60 companies including Adobe, Best Buy, and Ralph Lauren commit to interviewing at least one BIPOC candidate for every senior level job

  • More than 60 companies have signed a pledge to interview at least one BIPOC (Black, Indigenous, person of color) for roles at the VP level or higher.
  • Signatories include Adobe, Best Buy, Ralph Lauren, Amerisource Bergen, Survey Monkey, and Ancestry of Ancestry.com.
  • The pledge comes amid a corporate reckoning over the lack of diversity and inclusion across sectors. More employees and consumers are holding CEOs accountable for change.
  • The initiative was created by Parity.org, a nonprofit organization that was first created to encourage companies to interview women for executive positions. Signatories of the original pledge around gender include Amex, Nasdaq, Cisco, and Lyft.
  • "What [we] have found with the pledge in support of women is that companies that make a public commitment are more likely to follow through to action and be intentional than those that made only an internal commitment," Cathrin Stickney, Parity CEO and founder, told Business Insider.

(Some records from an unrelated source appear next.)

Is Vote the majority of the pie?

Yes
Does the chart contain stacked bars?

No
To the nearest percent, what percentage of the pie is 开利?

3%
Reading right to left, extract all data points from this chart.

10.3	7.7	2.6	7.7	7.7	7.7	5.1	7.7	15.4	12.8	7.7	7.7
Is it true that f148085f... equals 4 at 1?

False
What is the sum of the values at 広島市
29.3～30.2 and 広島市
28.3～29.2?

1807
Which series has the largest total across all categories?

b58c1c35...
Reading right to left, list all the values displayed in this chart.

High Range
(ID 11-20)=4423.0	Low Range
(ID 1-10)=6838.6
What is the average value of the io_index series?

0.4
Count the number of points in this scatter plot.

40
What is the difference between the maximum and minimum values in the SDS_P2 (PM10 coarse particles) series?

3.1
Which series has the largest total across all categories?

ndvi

  • There is no deadline or accountability measures included in the pledge. However, Stickney said in part, "public commitments equate to increased accountability."
  • Diversity researchers at the University of Colorado's Leeds School of Business found in a 2016 study that in order to make a statistical change in hiring a BIPOC or female professional, there needs to be two or more BIPOC or female candidates to adequately increase the chances.
  • Stickney founded Parity.org in 2017 after she read The World Economic Forum's prediction that it would take more than 200 years to reach gender parity at the executive and board levels.